- **BRIEF**:
Arrange every text line in the records below as a Markdown table with two columns, Row for a running number and Line for the line itself, and skip any blank lines. Leave the pictures out.

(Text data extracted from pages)
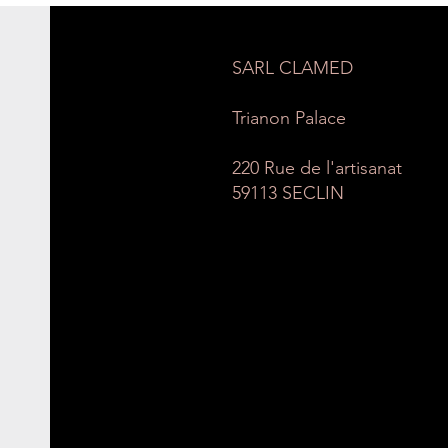
SARL CLAMED
Trianon Palace
220 Rue de l'artisanat
59113 SECLIN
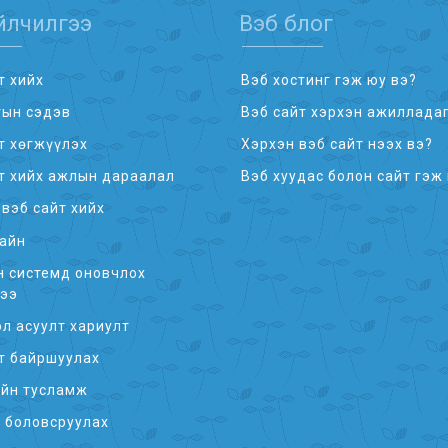
йлчилгээ
Вэб блог
т хийх
Вэб хостинг гэж юу вэ?
тын сэдэв
Вэб сайт хэрхэн ажилладаг
т хөгжүүлэх
Хэрхэн вэб сайт нээх вэ?
т хийх ажлын дараалал
Вэб хуудас болон сайт гэж
вэб сайт хийх
айн
 системд оновчлох
гээ
л асуулт хариулт
т байршуулах
ийн тусламж
 боловсруулах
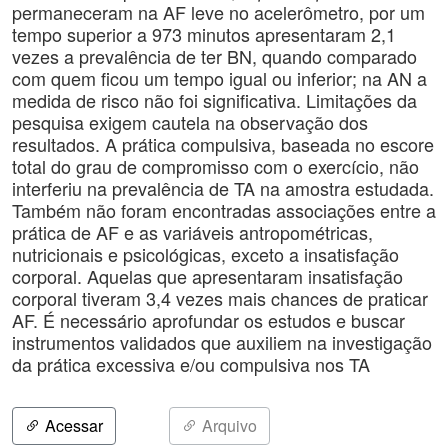
permaneceram na AF leve no acelerômetro, por um
tempo superior a 973 minutos apresentaram 2,1
vezes a prevalência de ter BN, quando comparado
com quem ficou um tempo igual ou inferior; na AN a
medida de risco não foi significativa. Limitações da
pesquisa exigem cautela na observação dos
resultados. A prática compulsiva, baseada no escore
total do grau de compromisso com o exercício, não
interferiu na prevalência de TA na amostra estudada.
Também não foram encontradas associações entre a
prática de AF e as variáveis antropométricas,
nutricionais e psicológicas, exceto a insatisfação
corporal. Aquelas que apresentaram insatisfação
corporal tiveram 3,4 vezes mais chances de praticar
AF. É necessário aprofundar os estudos e buscar
instrumentos validados que auxiliem na investigação
da prática excessiva e/ou compulsiva nos TA
Acessar
Arquivo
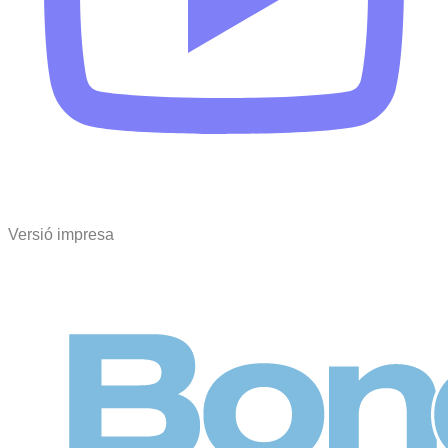
Versió impresa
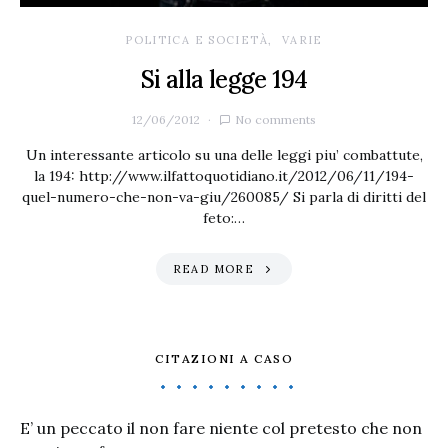
POLITICA E SOCIETÀ
VARIE
Si alla legge 194
12/06/2012
No comments
Un interessante articolo su una delle leggi piu’ combattute,
la 194: http://www.ilfattoquotidiano.it/2012/06/11/194-
quel-numero-che-non-va-giu/260085/ Si parla di diritti del
feto:…
READ MORE
CITAZIONI A CASO
E’ un peccato il non fare niente col pretesto che non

- **SOLUTION**:
| Row | Line |
|---|---|
| 1 | SARL CLAMED |
| 2 | Trianon Palace |
| 3 | 220 Rue de l'artisanat |
| 4 | 59113 SECLIN |
| 5 | йлчилгээ |
| 6 | Вэб блог |
| 7 | т хийх |
| 8 | Вэб хостинг гэж юу вэ? |
| 9 | тын сэдэв |
| 10 | Вэб сайт хэрхэн ажилладаг |
| 11 | т хөгжүүлэх |
| 12 | Хэрхэн вэб сайт нээх вэ? |
| 13 | т хийх ажлын дараалал |
| 14 | Вэб хуудас болон сайт гэж |
| 15 | вэб сайт хийх |
| 16 | айн |
| 17 |  системд оновчлох |
| 18 | гээ |
| 19 | л асуулт хариулт |
| 20 | т байршуулах |
| 21 | ийн тусламж |
| 22 |  боловсруулах |
| 23 | permaneceram na AF leve no acelerômetro, por um |
| 24 | tempo superior a 973 minutos apresentaram 2,1 |
| 25 | vezes a prevalência de ter BN, quando comparado |
| 26 | com quem ficou um tempo igual ou inferior; na AN a |
| 27 | medida de risco não foi significativa. Limitações da |
| 28 | pesquisa exigem cautela na observação dos |
| 29 | resultados. A prática compulsiva, baseada no escore |
| 30 | total do grau de compromisso com o exercício, não |
| 31 | interferiu na prevalência de TA na amostra estudada. |
| 32 | Também não foram encontradas associações entre a |
| 33 | prática de AF e as variáveis antropométricas, |
| 34 | nutricionais e psicológicas, exceto a insatisfação |
| 35 | corporal. Aquelas que apresentaram insatisfação |
| 36 | corporal tiveram 3,4 vezes mais chances de praticar |
| 37 | AF. É necessário aprofundar os estudos e buscar |
| 38 | instrumentos validados que auxiliem na investigação |
| 39 | da prática excessiva e/ou compulsiva nos TA |
| 40 | Acessar |
| 41 | Arquivo |
| 42 | Versió impresa |
| 43 | POLITICA E SOCIETÀ |
| 44 | VARIE |
| 45 | Si alla legge 194 |
| 46 | 12/06/2012 |
| 47 | No comments |
| 48 | Un interessante articolo su una delle leggi piu’ combattute, |
| 49 | la 194: http://www.ilfattoquotidiano.it/2012/06/11/194- |
| 50 | quel-numero-che-non-va-giu/260085/ Si parla di diritti del |
| 51 | feto:… |
| 52 | READ MORE |
| 53 | CITAZIONI A CASO |
| 54 | E’ un peccato il non fare niente col pretesto che non |